I'm analyzing structural variants in paired tumor-healthy human samples with manta and I was surprised by the huge number of events identified by the software, particularly in terms of translocations (MantaBND). Just a couple examples:
gzcat somaticSV.vcf.gz | grep -v "^#" | grep -iw "PASS" | cut -f 3 | tr ":" "\t" | cut -f 1 | sort | uniq -c
Number of structural variants (PASS) for sample X: 8402 MantaBND 50 MantaDEL 63 MantaDUP Number of structural variants (PASS) for sample Y: 21526 MantaBND 128 MantaDEL 162 MantaDUP 1 MantaINS
So my first question is, are these numbers normal?
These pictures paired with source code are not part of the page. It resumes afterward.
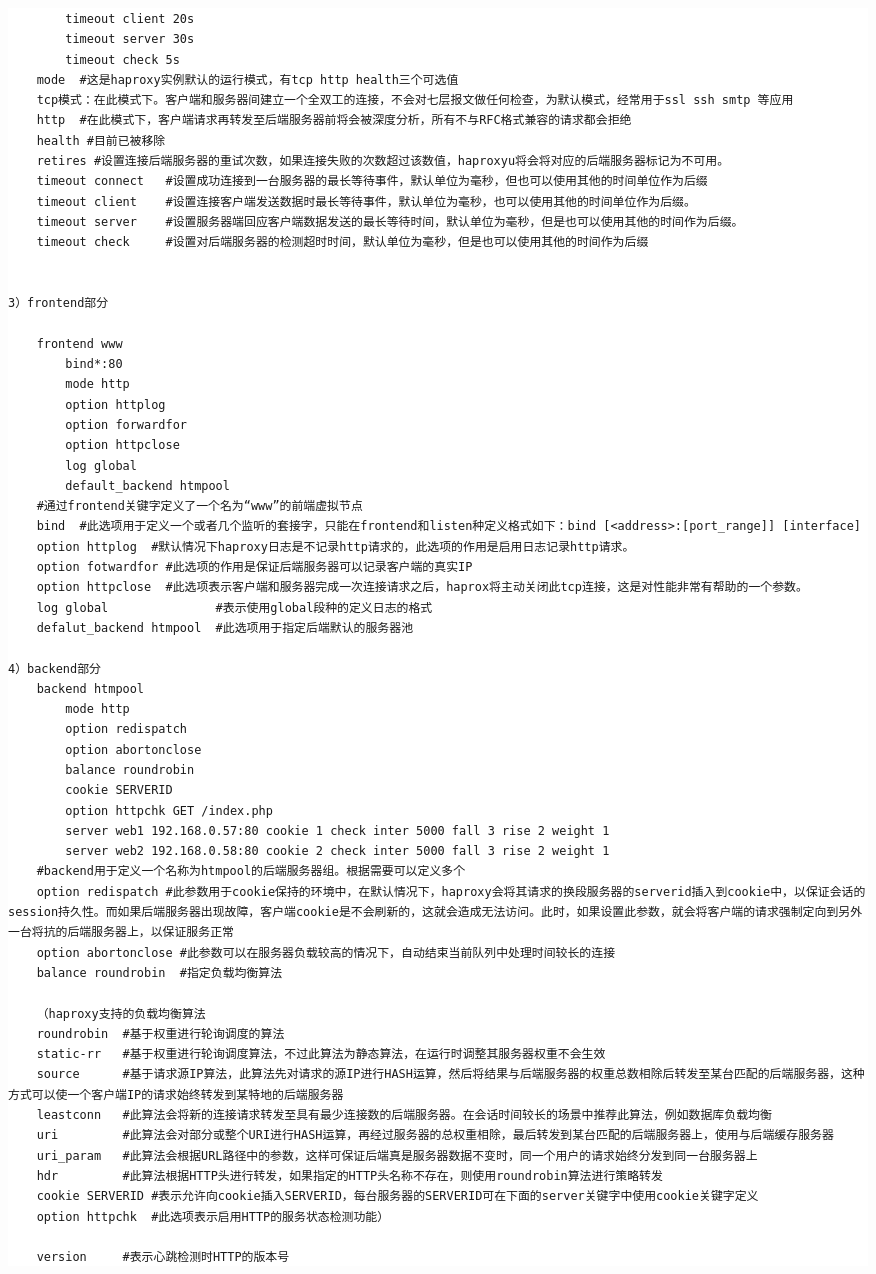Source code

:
 ```shell
		timeout client 20s
		timeout server 30s
		timeout check 5s
	mode  #这是haproxy实例默认的运行模式，有tcp http health三个可选值 
	tcp模式：在此模式下。客户端和服务器间建立一个全双工的连接，不会对七层报文做任何检查，为默认模式，经常用于ssl ssh smtp 等应用
	http  #在此模式下，客户端请求再转发至后端服务器前将会被深度分析，所有不与RFC格式兼容的请求都会拒绝
	health #目前已被移除
	retires #设置连接后端服务器的重试次数，如果连接失败的次数超过该数值，haproxyu将会将对应的后端服务器标记为不可用。
	timeout connect   #设置成功连接到一台服务器的最长等待事件，默认单位为毫秒，但也可以使用其他的时间单位作为后缀
	timeout client    #设置连接客户端发送数据时最长等待事件，默认单位为毫秒，也可以使用其他的时间单位作为后缀。
	timeout server    #设置服务器端回应客户端数据发送的最长等待时间，默认单位为毫秒，但是也可以使用其他的时间作为后缀。
	timeout check     #设置对后端服务器的检测超时时间，默认单位为毫秒，但是也可以使用其他的时间作为后缀
	
	
3）frontend部分
	
	frontend www
		bind*:80
		mode http
		option httplog
		option forwardfor
		option httpclose
		log global
		default_backend htmpool
	#通过frontend关键字定义了一个名为“www”的前端虚拟节点
	bind  #此选项用于定义一个或者几个监听的套接字，只能在frontend和listen种定义格式如下：bind [<address>:[port_range]] [interface]
	option httplog  #默认情况下haproxy日志是不记录http请求的，此选项的作用是启用日志记录http请求。
	option fotwardfor #此选项的作用是保证后端服务器可以记录客户端的真实IP
	option httpclose  #此选项表示客户端和服务器完成一次连接请求之后，haprox将主动关闭此tcp连接，这是对性能非常有帮助的一个参数。
	log global               #表示使用global段种的定义日志的格式
	defalut_backend htmpool  #此选项用于指定后端默认的服务器池
	
4）backend部分
	backend htmpool
		mode http
		option redispatch
		option abortonclose
		balance roundrobin
		cookie SERVERID
		option httpchk GET /index.php
		server web1 192.168.0.57:80 cookie 1 check inter 5000 fall 3 rise 2 weight 1
		server web2 192.168.0.58:80 cookie 2 check inter 5000 fall 3 rise 2 weight 1
	#backend用于定义一个名称为htmpool的后端服务器组。根据需要可以定义多个
	option redispatch #此参数用于cookie保持的环境中，在默认情况下，haproxy会将其请求的换段服务器的serverid插入到cookie中，以保证会话的session持久性。而如果后端服务器出现故障，客户端cookie是不会刷新的，这就会造成无法访问。此时，如果设置此参数，就会将客户端的请求强制定向到另外一台将抗的后端服务器上，以保证服务正常
	option abortonclose #此参数可以在服务器负载较高的情况下，自动结束当前队列中处理时间较长的连接
	balance roundrobin  #指定负载均衡算法
	
	（haproxy支持的负载均衡算法
	roundrobin  #基于权重进行轮询调度的算法
	static-rr   #基于权重进行轮询调度算法，不过此算法为静态算法，在运行时调整其服务器权重不会生效
	source      #基于请求源IP算法，此算法先对请求的源IP进行HASH运算，然后将结果与后端服务器的权重总数相除后转发至某台匹配的后端服务器，这种方式可以使一个客户端IP的请求始终转发到某特地的后端服务器
	leastconn   #此算法会将新的连接请求转发至具有最少连接数的后端服务器。在会话时间较长的场景中推荐此算法，例如数据库负载均衡
	uri         #此算法会对部分或整个URI进行HASH运算，再经过服务器的总权重相除，最后转发到某台匹配的后端服务器上，使用与后端缓存服务器
	uri_param   #此算法会根据URL路径中的参数，这样可保证后端真是服务器数据不变时，同一个用户的请求始终分发到同一台服务器上
	hdr         #此算法根据HTTP头进行转发，如果指定的HTTP头名称不存在，则使用roundrobin算法进行策略转发
	cookie SERVERID #表示允许向cookie插入SERVERID，每台服务器的SERVERID可在下面的server关键字中使用cookie关键字定义
	option httpchk  #此选项表示启用HTTP的服务状态检测功能）
	
	version     #表示心跳检测时HTTP的版本号
```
For me it looks like something went wrong and I got lots of false positives, but I have limited experience doing this kind of analyses in human samples (I did them in the past in mouse tumor samples and numbers were much lower).
My second question is, how can I filter the data to get rid of the noise? I've read this, this and this, but I'm not sure whether I should combine the output of different callers, filter by number of supporting reads (based on what threshold?) or if there is other more "standard" way to clean the data. At this point visual inspection is obviously not an option.
Any input would be much appreciated, thank you!
- WES on paired healthy (PBMC) vs tumor samples.
- 2x150 PE sequencing (average depth around 100x).
- Reads aligned with BWA-mem to GRCh38.95 (default parameters, just used -M for Picard compatibility and -R to pass header info).
- Sorted bamfiles generated with samtools.
- SV calling by manta 1.6.0 (precompiled version: manta-1.6.0.centos6_x86_64) on sorted bamfiles (I did not remove duplicates, could this be the source of the problem?).
python2 manta-1.6.0.centos6_x86_64/bin/configManta.py --exome --normalBam $name-PBMC.sorted.bam --tumorBam $name-Tumor.sorted.bam --referenceFasta GRCh38.95/GRCh38.95.fa --runDir SV_20201028/$name.manta
python2 $HOME/scratch/results/SV_20201028/$name.manta/runWorkflow.py -j 8 -g 64;
P.S. Quality-wise the samples look fine (fastqc).
P.S.2 I checked manta logfiles and I didn't see anything strange, but if you have an indication of what to look at I can recheck them.